DESCRIPTION OF THE TASK:
Print the lines from the very first one up to and including the line that contains "Imbau Masyarakat Hemat", reproducing each without any change.

↓↓↓

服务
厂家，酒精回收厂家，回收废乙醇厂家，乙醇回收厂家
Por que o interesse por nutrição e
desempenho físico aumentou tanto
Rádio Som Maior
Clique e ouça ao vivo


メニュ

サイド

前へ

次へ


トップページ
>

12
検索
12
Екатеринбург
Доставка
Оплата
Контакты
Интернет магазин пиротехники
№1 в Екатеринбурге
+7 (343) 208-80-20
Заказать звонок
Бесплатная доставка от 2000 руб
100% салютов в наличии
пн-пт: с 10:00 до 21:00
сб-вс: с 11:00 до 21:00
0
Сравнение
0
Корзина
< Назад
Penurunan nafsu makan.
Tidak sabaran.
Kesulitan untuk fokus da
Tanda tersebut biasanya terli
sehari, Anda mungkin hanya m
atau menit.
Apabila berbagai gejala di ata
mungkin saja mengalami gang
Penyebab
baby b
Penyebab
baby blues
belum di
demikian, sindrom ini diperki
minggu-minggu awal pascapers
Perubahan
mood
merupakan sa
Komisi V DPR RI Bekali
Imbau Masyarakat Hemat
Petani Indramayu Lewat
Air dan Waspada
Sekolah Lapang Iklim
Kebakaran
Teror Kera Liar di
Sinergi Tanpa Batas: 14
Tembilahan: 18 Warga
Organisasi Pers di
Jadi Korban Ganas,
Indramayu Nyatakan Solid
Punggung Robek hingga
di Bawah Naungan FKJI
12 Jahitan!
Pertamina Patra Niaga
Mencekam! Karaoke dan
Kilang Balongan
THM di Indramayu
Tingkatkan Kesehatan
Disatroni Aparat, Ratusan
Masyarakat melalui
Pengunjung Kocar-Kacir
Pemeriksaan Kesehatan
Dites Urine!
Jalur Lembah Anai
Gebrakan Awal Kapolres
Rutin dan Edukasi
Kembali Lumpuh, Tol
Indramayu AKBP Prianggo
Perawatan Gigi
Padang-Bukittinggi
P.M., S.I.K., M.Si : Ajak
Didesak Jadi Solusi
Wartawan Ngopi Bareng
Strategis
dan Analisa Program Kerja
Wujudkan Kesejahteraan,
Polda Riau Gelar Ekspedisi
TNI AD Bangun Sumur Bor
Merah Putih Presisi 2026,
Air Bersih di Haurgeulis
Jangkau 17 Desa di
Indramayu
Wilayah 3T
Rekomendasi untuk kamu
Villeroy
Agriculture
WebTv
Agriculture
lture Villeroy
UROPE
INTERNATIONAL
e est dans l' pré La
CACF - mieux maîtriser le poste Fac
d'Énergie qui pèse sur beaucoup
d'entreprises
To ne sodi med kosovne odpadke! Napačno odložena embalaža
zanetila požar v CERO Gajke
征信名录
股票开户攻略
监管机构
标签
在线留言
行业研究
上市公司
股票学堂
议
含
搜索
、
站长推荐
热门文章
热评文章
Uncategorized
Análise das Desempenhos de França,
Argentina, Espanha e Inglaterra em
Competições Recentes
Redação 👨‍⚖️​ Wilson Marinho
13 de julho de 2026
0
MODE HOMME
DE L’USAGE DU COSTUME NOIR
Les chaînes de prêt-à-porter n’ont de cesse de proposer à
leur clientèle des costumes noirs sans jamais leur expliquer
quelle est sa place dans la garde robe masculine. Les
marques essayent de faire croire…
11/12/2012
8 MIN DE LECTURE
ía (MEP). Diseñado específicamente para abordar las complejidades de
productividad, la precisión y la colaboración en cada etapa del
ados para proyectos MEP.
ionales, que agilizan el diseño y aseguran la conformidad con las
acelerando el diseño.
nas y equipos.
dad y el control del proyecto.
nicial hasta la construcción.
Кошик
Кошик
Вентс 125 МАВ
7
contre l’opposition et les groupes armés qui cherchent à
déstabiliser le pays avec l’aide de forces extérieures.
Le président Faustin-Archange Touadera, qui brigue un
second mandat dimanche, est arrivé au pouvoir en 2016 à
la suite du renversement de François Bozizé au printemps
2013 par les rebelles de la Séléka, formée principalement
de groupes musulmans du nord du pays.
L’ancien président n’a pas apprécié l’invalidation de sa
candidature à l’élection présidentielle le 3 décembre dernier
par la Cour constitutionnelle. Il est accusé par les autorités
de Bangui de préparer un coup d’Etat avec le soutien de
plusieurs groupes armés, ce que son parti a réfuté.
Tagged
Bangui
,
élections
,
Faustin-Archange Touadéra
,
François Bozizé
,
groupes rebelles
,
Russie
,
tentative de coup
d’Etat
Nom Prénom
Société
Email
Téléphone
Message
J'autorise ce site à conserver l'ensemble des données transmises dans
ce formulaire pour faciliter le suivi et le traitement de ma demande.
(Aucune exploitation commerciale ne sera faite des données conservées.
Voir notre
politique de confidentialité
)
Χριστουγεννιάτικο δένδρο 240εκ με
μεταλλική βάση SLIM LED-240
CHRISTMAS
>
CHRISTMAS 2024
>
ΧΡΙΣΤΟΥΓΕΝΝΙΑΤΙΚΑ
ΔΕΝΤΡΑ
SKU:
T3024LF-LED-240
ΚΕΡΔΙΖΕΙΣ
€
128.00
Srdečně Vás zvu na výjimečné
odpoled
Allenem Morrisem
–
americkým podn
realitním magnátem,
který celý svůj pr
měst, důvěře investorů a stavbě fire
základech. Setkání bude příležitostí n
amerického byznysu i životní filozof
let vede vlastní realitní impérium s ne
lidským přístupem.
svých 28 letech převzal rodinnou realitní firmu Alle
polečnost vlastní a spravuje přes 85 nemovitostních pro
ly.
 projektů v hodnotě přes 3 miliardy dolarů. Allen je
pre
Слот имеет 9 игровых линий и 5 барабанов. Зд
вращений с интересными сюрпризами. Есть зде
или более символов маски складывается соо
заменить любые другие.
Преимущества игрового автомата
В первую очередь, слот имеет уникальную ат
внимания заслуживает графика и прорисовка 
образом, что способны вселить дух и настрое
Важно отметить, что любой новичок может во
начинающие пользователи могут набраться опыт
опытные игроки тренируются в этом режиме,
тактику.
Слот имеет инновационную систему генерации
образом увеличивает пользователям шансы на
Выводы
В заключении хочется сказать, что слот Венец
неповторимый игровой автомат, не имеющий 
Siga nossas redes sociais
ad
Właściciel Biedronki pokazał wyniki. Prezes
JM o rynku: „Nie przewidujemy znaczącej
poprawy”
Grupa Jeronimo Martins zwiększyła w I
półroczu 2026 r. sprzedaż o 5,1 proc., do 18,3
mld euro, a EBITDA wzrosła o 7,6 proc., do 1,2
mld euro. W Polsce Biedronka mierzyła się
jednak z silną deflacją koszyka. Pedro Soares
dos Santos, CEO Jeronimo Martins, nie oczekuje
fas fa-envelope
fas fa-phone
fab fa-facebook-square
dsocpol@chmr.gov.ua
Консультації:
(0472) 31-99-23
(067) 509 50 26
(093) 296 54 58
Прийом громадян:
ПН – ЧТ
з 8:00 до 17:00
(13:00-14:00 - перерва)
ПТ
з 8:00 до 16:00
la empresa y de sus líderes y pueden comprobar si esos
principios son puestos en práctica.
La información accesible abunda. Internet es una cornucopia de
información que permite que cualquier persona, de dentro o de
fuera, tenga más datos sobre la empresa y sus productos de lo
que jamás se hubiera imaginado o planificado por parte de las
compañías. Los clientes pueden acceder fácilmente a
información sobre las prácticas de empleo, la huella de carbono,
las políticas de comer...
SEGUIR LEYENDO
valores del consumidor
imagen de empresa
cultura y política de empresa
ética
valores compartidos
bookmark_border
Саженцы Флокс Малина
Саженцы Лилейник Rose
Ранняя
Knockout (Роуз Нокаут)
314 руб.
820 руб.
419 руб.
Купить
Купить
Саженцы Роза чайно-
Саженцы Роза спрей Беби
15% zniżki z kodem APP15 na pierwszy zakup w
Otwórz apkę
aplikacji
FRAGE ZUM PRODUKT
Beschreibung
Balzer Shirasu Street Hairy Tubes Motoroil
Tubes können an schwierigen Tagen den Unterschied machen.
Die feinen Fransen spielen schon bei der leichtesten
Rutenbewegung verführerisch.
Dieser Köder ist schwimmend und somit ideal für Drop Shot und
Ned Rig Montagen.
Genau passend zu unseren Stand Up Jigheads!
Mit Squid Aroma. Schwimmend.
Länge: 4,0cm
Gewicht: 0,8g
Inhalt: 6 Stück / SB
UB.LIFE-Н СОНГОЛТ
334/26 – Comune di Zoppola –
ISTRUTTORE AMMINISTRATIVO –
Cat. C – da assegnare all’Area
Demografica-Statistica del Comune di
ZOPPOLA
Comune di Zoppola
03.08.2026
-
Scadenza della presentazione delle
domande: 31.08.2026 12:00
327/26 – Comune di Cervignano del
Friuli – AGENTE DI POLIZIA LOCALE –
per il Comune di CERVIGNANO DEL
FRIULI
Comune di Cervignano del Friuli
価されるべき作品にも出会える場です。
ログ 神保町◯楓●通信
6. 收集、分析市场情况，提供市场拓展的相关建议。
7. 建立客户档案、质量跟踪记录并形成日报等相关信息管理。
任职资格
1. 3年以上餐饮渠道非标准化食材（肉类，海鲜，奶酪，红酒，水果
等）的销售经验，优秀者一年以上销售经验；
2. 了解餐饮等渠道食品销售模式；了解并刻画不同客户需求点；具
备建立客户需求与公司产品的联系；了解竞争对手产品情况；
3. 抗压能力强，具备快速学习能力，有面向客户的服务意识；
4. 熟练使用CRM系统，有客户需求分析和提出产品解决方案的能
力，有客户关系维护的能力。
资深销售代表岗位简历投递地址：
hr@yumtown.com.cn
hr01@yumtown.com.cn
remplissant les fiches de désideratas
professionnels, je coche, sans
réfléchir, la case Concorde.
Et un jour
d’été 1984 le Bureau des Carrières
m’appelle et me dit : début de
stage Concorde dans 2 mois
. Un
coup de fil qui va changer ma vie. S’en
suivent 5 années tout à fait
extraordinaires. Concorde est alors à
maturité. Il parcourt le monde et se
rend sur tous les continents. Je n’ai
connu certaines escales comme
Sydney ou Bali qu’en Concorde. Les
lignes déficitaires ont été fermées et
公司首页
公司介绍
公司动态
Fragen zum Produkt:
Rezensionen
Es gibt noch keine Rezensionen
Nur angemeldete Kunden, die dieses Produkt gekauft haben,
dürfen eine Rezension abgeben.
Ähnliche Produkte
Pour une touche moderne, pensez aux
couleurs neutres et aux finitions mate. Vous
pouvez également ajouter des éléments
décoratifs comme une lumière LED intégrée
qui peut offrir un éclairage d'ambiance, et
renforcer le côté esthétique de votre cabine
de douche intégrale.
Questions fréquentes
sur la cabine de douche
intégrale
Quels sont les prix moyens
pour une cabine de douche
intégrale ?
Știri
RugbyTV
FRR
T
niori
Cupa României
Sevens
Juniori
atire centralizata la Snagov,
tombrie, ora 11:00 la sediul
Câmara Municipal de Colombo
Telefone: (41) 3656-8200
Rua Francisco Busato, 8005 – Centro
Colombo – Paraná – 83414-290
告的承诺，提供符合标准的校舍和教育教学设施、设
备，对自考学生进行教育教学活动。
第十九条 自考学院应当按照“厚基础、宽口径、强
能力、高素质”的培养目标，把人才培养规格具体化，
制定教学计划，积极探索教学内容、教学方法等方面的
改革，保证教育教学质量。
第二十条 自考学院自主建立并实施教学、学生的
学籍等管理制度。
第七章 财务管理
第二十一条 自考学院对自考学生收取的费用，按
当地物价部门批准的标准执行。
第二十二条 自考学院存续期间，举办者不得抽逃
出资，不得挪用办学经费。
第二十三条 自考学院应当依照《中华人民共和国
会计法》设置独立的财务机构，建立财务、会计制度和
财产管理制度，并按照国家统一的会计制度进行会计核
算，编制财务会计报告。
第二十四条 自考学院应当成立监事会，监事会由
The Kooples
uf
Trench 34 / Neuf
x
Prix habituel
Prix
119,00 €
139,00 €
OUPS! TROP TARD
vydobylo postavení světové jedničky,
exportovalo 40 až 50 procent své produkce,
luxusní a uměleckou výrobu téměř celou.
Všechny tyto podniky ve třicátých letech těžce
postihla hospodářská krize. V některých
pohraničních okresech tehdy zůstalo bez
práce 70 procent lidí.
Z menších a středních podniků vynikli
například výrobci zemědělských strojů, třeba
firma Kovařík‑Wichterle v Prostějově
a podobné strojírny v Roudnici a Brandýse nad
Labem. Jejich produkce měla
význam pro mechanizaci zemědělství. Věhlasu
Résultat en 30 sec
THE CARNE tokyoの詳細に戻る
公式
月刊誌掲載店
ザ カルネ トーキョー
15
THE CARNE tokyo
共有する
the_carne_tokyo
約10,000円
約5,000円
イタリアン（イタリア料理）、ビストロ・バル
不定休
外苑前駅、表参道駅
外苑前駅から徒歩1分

↑↑↑

WRITTEN SOLUTION:
服务
厂家，酒精回收厂家，回收废乙醇厂家，乙醇回收厂家
Por que o interesse por nutrição e
desempenho físico aumentou tanto
Rádio Som Maior
Clique e ouça ao vivo


メニュ

サイド

前へ

次へ


トップページ
>

12
検索
12
Екатеринбург
Доставка
Оплата
Контакты
Интернет магазин пиротехники
№1 в Екатеринбурге
+7 (343) 208-80-20
Заказать звонок
Бесплатная доставка от 2000 руб
100% салютов в наличии
пн-пт: с 10:00 до 21:00
сб-вс: с 11:00 до 21:00
0
Сравнение
0
Корзина
< Назад
Penurunan nafsu makan.
Tidak sabaran.
Kesulitan untuk fokus da
Tanda tersebut biasanya terli
sehari, Anda mungkin hanya m
atau menit.
Apabila berbagai gejala di ata
mungkin saja mengalami gang
Penyebab
baby b
Penyebab
baby blues
belum di
demikian, sindrom ini diperki
minggu-minggu awal pascapers
Perubahan
mood
merupakan sa
Komisi V DPR RI Bekali
Imbau Masyarakat Hemat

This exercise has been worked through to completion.